Greggio più costoso a partire dal IV trimestre 2010

Mercoledì, 9 dicembre 2009 - 08:34:00

da Uninews

Nei prossimi due anni continuiamo a prevedere prezzi del petrolio relativamente elevati. Stiamo rivedendo al rialzo le nostre stime per il 2010 relative al prezzo medio dell'anno da 75 USD a 85 USD al barile. Per il 2011 prevediamo un prezzo medio del petrolio di 105 USD al barile. Pertanto il prezzo del petrolio toccherà un valore medio per l'anno superiore rispetto al 2008 (99 USD).

Al momento il mercato del petrolio è ancora ben fornito. In base ai dati pubblicati dall'Agenzia Internazionale per l'Energia (AIE), le riserve di greggio e prodotti derivati dei paesi OCSE si attestano attualmente a 4 miliardi di barili pari a circa 150 giorni di importazioni nette. Tale valore è di gran lunga superiore alle riserve che i paesi membri dell'AIE sono tenuti a detenere pari a 90 giorni di importazioni nette. Le riserve comprendono le riserve strategiche nazionali (soprattutto gli USA) e le riserve industriali che l'OPEC ha di frequente utilizzato come base per le proprie decisioni. Le riserve industriali corrispondono in totale a 2,77 miliardi di barili o 62 giorni di consumi. In passato, l'OPEC ha aumentato le quote di produzione nel momento in cui le riserve sono scese al di sotto di 53 giorni di consumi. Nei prossimi mesi, tuttavia, prevediamo un calo significativo delle riserve industriali dell'OCSE. Da giugno 2009, l'AIE ha costantemente aumentato le stime relative al consumo di petrolio nel 2009.

E ciò principalmente a causa della crescita fatta registrare dall'Asia. Negli ultimi sei mesi, le revisioni al rialzo hanno raggiunto un importo complessivo pari a 1,6 milioni di barili al giorno. Nei prossimi mesi, tuttavia, la crescita nei paesi OCSE subirà un'ulteriore probabile accelerazione. In quel momento, le riserve saranno anch'esse sotto pressione. La reazione del prezzo del petrolio a tale situazione sarà ancora relativamente moderata, tuttavia, in quanto l'OPEC dispone di una capacità produttiva di riserva pari a 5,4 milioni di barili al giorno che le consente di reagire all'incremento della domanda. In occasione dell'incontro che si terrà a Luanda in Angola il 17 dicembre, prevediamo un incremento delle quote di produzione da parte dell'OPEC di 500.000 toccando quota 1 milione di barili al giorno. In una certa misura, ciò, tuttavia, si limiterà ad approvare l'attuale livello di produzione che è di circa 1,4 milioni di barili al giorno superiore alla quota ufficiale.

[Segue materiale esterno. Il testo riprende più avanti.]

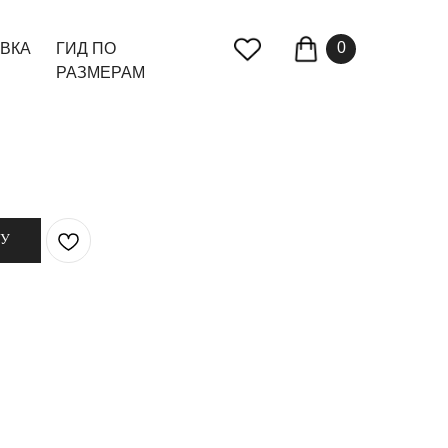
0
ВКА
ГИД ПО
РАЗМЕРАМ
НУ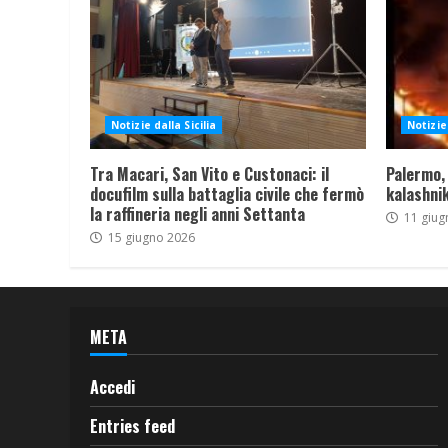
Notizie dalla Sicilia
Notizie 
Tra Macari, San Vito e Custonaci: il
Palermo,
docufilm sulla battaglia civile che fermò
kalashnik
la raffineria negli anni Settanta
11 giug
15 giugno 2026
META
Accedi
Entries feed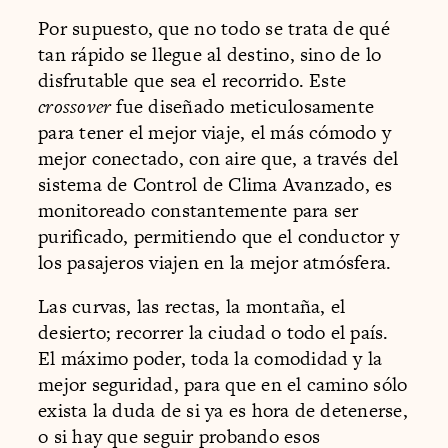
Por supuesto, que no todo se trata de qué
tan rápido se llegue al destino, sino de lo
disfrutable que sea el recorrido. Este
crossover
fue diseñado meticulosamente
para tener el mejor viaje, el más cómodo y
mejor conectado, con aire que, a través del
sistema de Control de Clima Avanzado, es
monitoreado constantemente para ser
purificado, permitiendo que el conductor y
los pasajeros viajen en la mejor atmósfera.
Las curvas, las rectas, la montaña, el
desierto; recorrer la ciudad o todo el país.
El máximo poder, toda la comodidad y la
mejor seguridad, para que en el camino sólo
exista la duda de si ya es hora de detenerse,
o si hay que seguir probando esos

Verso la fine del 2010, la produzione di petrolio dei paesi non OPEC probabilmente risulterà nuovamente deludente. La produzione complessiva di greggio degli stati non OPEC ha già raggiunto il picco massimo nel 2007. La produzione futura può essere stimata ricorrendo all'utilizzo del modello della curva di Hubbert. Per il periodo 2007-2014, prevediamo un calo della produzione di 2 milioni di barili al giorno che deve essere controbilanciato dall'OPEC per evitare un incremento eccessivamente cospicuo del prezzo del petrolio e pertanto evitare una nuova recessione. Pertanto, la capacità di riserva dell'OPEC farà probabilmente registrare un più rapido calo rispetto a quanto generalmente finora anticipato. Dal quarto trimestre del 2010 e soprattutto nel 2011, le nostre stime relative al prezzo del petrolio sono pertanto sostanzialmente superiori rispetto a quanto suggerito finora dalla curva dei future e dalle stime di consensus. Le nostre previsioni sono ulteriormente supportate dall'ultimo World Energy Outlook pubblicato dall'AIE.

In un capitolo a parte, l'AIE analizza l'andamento dei budget destinati all'esplorazione durante la crisi finanziaria. Da questa analisi si evince un taglio dei budget del 19% circa pari a 90 miliardi di USD. I progetti correlati al petrolio con un volume di produzione di 6 milioni di barili al giorno sono stati temporaneamente sospesi o definitivamente archiviati. Gli investimenti in tecnologie in grado di rallentare il calo della produzione nei giacimenti esistenti sono stati anch'essi sospesi in alcuni casi. Di conseguenza, il calo medio di 4,7 milioni di barili al giorno potrebbe aumentare di 350.000 barili al giorno. Ciò si verificherà in particolare nel 2011. Prevediamo quindi un prezzo del petrolio di 105 USD al barile in media per l'anno. Sarà pertanto superato il record del 2008 pari a 99 USD al barile.